Não pretendi aqui trazer uma resposta definitiva. Estas linhas foram, como anunciei nos primeiros parágrafos e no próprio sub-título do texto, mais especulações teóricas do que uma análise literária propriamente dita. Mas acredito que, muitas vezes a especulação movida pela paixão seja mais frutífera do que a aplicação de mil teorias prontas. Ainda tenho uma certa dificuldade em encarar literatura como ciência exata, com regras e parêmetros definidos, e talvez a tenha em virtude de não querer tratá-la assim. Acredito mais na imagem dos Galahads flutuando em minha taça de vinho do que em tudo o que foi escrito sobre ele até hoje. Mentalidade medieval, diriam alguns. Talvez. Eu prefiro dizer que é apenas uma forma de se aproximar dessa fascinante dimensão chamada Literatura.
Notas
1 - Bem... Se Proust baseou um romance no gosto de bolinhos, creio que não esteja cometendo um pecado grave, aqui. Até mesmo porque o vinho é o sangue de Cristo.
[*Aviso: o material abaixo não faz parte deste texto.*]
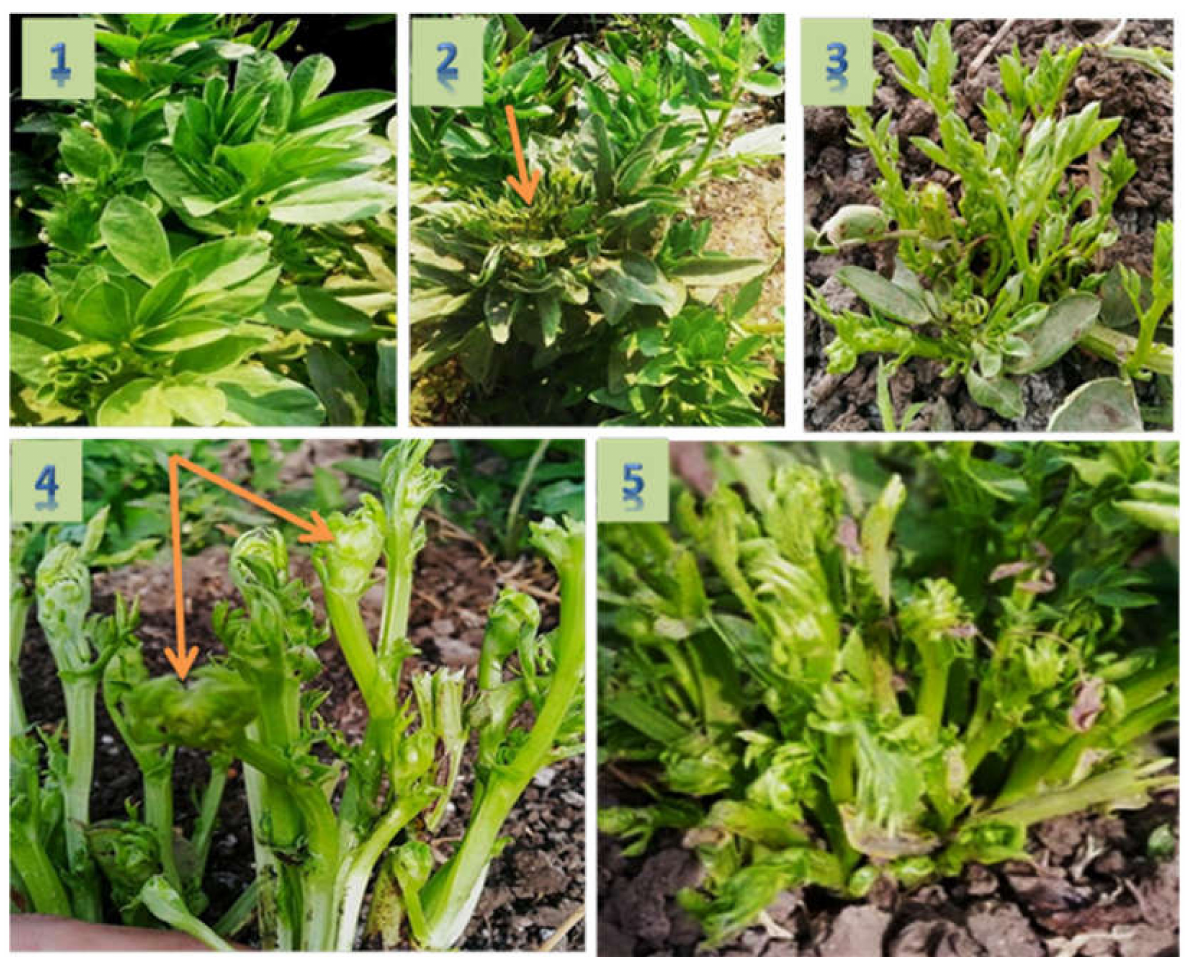
Figure 2. Disease severity index (DSI): index from 1 to 5, where 1 = no symptoms; 2 = yellow and little leaves; 3 = little leaves and stunting; 4 = shoot proliferation, yellowing, dwarfing; 5 = severe stunting and witches’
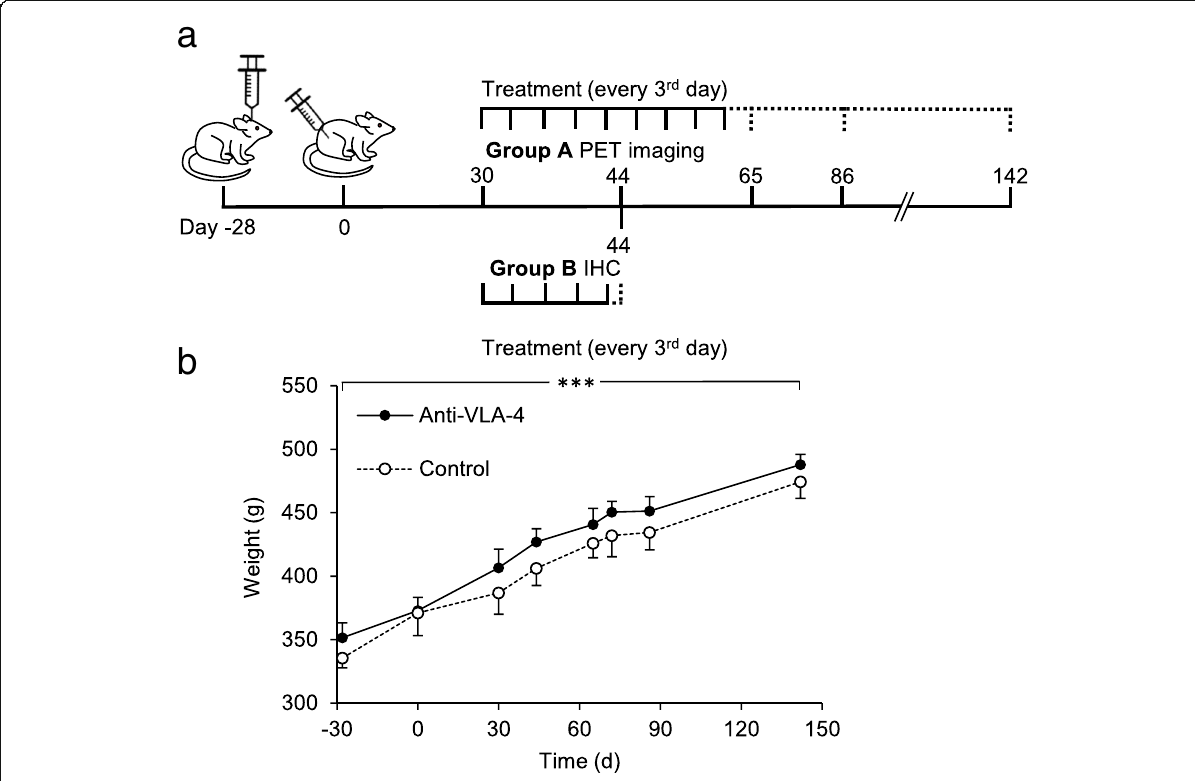
Fig. 1 A schema of the experimental design showing the timeline of the procedures and changes in the rats ’ body weight during the study. a Stereotaxic operation with BCG was performed on day − 28 (group A, n =8 and group B, n =4). Activation of the lesion was performed on day 0. Animals in group A were treated every third day with anti-VLA-4 mAb ( n =4) or with an isotype matched control mAb ( n =4) on days 30 – 61. The dashed line indicates the follow-up period after treatment. PET images were acquired on days 30, 44, 65, 86 and 142. Animals for IHC were treated every third day during days 30 – 44 and were killed on day 44 (group B). b Changes in the body weight of the animals during the PET imaging study. Results are shown as means (SD). *** p <0.001; BCG Bacille Calmette-Guérin, IHC immunohistochemical, mAb monoclonal antibody, PET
2 - Esta é uma das contaminações a que me referi algumas linhas acima. Tenho uma dificuldade muito grande em utilizar os nomes dos personagens arturianos em suas formas portuguesas. Espero que isso não acarrete problemas realtivos à fulidez da leitura.
3 - Genevra.
4 - A estamenha era uma espécie de camisa áspera que monges e penitentes em geral usavam junto ao corpo como uma forma sutil de auto-flagelação.